Bottom Line: The effects of luminal Ca(2+) and Mg(2+) on sheep RYR2 were measured in lipid bilayers.Ca(2+) and Mg(2+) on opposite sides of the bilayer exhibited competitive effects on RYRs, indicating that they can compete via the pore for common sites.The model predicts that under physiological conditions, SR load-dependent Ca(2+) release (1) is mainly determined by Ca(2+) displacement of Mg(2+) from the L-site as SR loading increases, and (2) depends on the properties of both luminal and cytoplasmic activation mechanisms.

View Article: PubMed Central - PubMed

Affiliation: School of Biomedical Sciences, University of Newcastle and Hunter Medical Research Institute, Callaghan, NSW 2308, Australia.
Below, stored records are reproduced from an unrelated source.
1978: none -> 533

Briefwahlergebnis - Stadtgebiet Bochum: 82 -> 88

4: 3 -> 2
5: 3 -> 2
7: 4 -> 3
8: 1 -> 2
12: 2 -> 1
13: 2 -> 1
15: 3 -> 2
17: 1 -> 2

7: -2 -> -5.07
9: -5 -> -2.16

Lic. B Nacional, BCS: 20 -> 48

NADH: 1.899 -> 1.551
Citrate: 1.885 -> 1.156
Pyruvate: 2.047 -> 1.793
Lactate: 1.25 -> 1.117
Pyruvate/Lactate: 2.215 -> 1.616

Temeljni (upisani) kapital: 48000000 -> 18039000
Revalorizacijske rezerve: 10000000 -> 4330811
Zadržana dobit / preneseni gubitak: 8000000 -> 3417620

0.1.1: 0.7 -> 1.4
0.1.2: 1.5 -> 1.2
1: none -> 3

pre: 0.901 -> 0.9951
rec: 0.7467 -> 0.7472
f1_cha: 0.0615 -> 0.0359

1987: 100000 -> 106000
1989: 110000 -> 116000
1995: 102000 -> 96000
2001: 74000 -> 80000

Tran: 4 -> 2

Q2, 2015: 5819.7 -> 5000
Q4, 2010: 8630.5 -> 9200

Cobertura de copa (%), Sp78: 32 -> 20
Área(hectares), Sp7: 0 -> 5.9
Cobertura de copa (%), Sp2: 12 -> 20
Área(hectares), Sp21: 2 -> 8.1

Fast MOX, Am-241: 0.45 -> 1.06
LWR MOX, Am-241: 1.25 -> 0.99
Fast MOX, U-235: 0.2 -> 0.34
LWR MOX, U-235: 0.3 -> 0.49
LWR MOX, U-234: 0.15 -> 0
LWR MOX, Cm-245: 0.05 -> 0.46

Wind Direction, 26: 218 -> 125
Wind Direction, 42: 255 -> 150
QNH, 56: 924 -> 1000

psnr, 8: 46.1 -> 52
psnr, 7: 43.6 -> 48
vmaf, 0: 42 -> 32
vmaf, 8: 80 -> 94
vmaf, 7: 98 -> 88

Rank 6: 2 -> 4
Derek.Laver@newcastle.edu.au

ABSTRACT
In cardiac muscle, intracellular Ca(2+) and Mg(2+) are potent regulators of calcium release from the sarcoplasmic reticulum (SR). It is well known that the free [Ca(2+)] in the SR ([Ca(2+)](L)) stimulates the Ca(2+) release channels (ryanodine receptor [RYR]2). However, little is known about the action of luminal Mg(2+), which has not been regarded as an important regulator of Ca(2+) release. The effects of luminal Ca(2+) and Mg(2+) on sheep RYR2 were measured in lipid bilayers. Cytoplasmic and luminal Ca(2+) produced a synergistic increase in the opening rate of RYRs. A novel, high affinity inhibition of RYR2 by luminal Mg(2+) was observed, pointing to an important physiological role for luminal Mg(2+) in cardiac muscle. At diastolic [Ca(2+)](C), luminal Mg(2+) inhibition was voltage independent, with K(i) = 45 microM at luminal [Ca(2+)] ([Ca(2+)](L)) = 100 microM. Luminal and cytoplasmic Mg(2+) inhibition was alleviated by increasing [Ca(2+)](L) or [Ca(2+)](C). Ca(2+) and Mg(2+) on opposite sides of the bilayer exhibited competitive effects on RYRs, indicating that they can compete via the pore for common sites. The data were accurately fitted by a model based on a tetrameric RYR structure with four Ca(2+)-sensing mechanisms on each subunit: activating luminal L-site (40-microM affinity for Mg(2+) and Ca(2+)), cytoplasmic A-site (1.2 microM for Ca(2+) and 60 microM for Mg(2+)), inactivating cytoplasmic I(1)-site (approximately 10 mM for Ca(2+) and Mg(2+)), and I(2)-site (1.2 microM for Ca(2+)). Activation of three or more subunits will cause channel opening. Mg(2+) inhibition occurs primarily by Mg(2+) displacing Ca(2+) from the L- and A-sites, and Mg(2+) fails to open the channel. The model predicts that under physiological conditions, SR load-dependent Ca(2+) release (1) is mainly determined by Ca(2+) displacement of Mg(2+) from the L-site as SR loading increases, and (2) depends on the properties of both luminal and cytoplasmic activation mechanisms.